Ultimately, and due to the notoriety of the mental health services, a lot of the men find themselves having to deal with their mental issues in their own unhealthy way. Again, as far as solitary confinement is concerned, throwing the individual into a cell with nothing to distract him from his suicidal thoughts and
Pg. 14 of 15 tendencies will cause him to fall deeper into the darkest chambers of his own mind. Here, he will face his mother and his father, he will re-experience his pains and his sufferings, he will succumb to his greatest mistakes and become a slave to the spirit of his regret. There will be nowhere for him to run, nowhere for him to hide, no one to turn to. What you have done, then, is to provide him with ample time and space to despise himself, to torture himself, and ultimately, to murder himself. Criminal or not, suicide is, and always will be, a universal tragedy.
In closing, there is an aphorism in Friedrich Nietzche’s “The Dawn”, where he says of punishment: “A strange thing, our punishment! It does not cleanse the criminal, it is no atonement; on the contrary, it pollutes worse than the crime does”.
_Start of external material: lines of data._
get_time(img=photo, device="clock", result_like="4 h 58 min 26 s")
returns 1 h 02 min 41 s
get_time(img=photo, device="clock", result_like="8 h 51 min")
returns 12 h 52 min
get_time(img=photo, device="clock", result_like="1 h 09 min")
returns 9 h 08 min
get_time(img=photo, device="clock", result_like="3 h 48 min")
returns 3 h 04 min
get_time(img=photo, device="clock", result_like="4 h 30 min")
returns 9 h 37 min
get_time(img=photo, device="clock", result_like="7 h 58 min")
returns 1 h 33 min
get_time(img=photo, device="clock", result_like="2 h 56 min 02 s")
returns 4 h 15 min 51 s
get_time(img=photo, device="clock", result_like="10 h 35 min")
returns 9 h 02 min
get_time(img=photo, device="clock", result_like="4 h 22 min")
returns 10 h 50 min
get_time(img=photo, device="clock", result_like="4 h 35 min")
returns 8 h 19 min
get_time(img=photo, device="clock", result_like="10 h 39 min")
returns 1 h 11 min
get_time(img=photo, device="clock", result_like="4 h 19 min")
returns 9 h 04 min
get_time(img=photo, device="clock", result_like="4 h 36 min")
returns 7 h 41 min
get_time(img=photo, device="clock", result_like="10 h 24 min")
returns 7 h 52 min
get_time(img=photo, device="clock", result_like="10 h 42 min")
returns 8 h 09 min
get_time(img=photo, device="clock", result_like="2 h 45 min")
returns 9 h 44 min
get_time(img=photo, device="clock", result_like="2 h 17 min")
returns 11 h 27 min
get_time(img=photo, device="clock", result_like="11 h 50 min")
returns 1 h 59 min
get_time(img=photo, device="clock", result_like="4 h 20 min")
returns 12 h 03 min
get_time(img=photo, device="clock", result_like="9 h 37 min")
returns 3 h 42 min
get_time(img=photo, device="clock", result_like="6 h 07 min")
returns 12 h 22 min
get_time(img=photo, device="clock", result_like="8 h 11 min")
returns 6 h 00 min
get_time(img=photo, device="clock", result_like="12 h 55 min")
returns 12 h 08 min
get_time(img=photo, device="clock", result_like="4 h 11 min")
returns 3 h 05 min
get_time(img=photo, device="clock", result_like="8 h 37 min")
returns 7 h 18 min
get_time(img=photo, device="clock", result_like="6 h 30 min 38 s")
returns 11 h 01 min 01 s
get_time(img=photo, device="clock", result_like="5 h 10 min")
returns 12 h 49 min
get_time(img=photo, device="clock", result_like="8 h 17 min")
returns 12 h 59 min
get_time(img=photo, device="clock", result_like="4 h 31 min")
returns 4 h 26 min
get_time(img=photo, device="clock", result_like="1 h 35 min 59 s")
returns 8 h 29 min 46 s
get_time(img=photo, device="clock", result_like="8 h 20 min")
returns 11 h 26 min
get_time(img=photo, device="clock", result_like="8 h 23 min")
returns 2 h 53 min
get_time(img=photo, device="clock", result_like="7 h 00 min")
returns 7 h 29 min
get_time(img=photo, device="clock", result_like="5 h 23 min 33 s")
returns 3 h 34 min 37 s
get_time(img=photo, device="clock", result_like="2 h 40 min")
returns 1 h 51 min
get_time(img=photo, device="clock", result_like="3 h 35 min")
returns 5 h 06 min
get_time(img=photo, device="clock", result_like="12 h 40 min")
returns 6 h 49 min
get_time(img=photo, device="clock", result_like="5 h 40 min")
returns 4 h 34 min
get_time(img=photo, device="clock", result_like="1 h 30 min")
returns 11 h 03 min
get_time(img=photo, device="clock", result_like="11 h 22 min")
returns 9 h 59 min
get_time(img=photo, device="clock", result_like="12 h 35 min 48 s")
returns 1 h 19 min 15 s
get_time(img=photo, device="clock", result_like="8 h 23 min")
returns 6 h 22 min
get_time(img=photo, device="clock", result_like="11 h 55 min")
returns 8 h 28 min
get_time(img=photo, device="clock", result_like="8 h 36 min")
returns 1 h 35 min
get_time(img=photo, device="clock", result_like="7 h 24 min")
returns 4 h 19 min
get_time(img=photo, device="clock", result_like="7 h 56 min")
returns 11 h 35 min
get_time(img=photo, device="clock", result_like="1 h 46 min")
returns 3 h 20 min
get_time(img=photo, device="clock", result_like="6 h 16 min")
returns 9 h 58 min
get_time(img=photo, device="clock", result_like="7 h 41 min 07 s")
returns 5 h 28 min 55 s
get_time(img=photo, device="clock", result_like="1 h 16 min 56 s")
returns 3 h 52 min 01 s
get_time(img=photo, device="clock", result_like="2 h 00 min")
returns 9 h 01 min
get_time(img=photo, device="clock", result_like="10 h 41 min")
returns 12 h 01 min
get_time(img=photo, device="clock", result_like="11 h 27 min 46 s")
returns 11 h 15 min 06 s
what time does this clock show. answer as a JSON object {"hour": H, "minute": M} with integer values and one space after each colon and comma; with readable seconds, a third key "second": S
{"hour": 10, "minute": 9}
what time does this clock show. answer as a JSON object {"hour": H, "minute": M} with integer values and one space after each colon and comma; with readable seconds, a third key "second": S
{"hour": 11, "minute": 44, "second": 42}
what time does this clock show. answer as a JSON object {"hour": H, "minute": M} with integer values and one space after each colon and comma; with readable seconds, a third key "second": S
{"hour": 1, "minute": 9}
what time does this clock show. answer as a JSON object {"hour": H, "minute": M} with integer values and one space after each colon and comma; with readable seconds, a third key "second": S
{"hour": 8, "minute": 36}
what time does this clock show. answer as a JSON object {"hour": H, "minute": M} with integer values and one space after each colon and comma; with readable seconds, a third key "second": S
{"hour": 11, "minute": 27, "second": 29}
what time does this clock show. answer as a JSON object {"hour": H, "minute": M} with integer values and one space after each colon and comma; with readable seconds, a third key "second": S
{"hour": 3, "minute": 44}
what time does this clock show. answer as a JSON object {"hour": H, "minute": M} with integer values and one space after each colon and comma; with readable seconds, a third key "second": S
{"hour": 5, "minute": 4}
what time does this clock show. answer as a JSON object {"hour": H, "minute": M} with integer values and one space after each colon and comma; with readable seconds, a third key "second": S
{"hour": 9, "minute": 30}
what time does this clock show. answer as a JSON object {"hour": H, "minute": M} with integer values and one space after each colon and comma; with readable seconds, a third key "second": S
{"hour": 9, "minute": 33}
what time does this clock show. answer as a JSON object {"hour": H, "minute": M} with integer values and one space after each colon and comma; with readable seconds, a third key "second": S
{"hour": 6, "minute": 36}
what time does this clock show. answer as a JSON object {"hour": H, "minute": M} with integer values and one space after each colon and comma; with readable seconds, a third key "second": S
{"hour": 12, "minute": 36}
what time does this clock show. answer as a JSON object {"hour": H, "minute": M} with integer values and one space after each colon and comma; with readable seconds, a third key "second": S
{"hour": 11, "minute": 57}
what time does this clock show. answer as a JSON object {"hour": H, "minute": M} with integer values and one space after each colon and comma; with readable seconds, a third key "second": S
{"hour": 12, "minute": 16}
Indeed, the experience of max custody/solitary confinement can be merciless on the already battle wounded mind: not everyone is mentally fit to endure its hardships. There is so much that can be discussed on this subject, and even more can be argued, but there is one common factor, a powerful and effective element from which all of us inmates will agree to have suffered - the loss of the individual’s power, the deprivation of the choices that would give a man a sense of control over his life, and the humility of having to hand that power over to the unpredictability of the correctional officer, the taunting enemy. Here, the prisoner falls dependent on the prison system, and yet the system will not guarantee him anything - not reformation, not mental stability, not even assurance of his own survival. That depravity is what pushes the prisoner over the edge
Pg. 15 of 15 of extremity, leaving him with the only two choices he has left to call his own: he can either fight, valiantly, out of the corner into which he has been shoved, or he can break away from his honor and shamefully surrender to the weight of the dominating system. As an extremist, whichever route he chooses to take, his fate is already in the hands of his doom, for either one of these choices, taken to it’s extreme, could very well cost him the rest of his life. To pollute, to break, to destroy - if this is the purpose of today’s prison system, then we are already dead, my peers and I, the very victims of the systematic prison machine, and the epidemic it unsympathetically produces: institutionalism.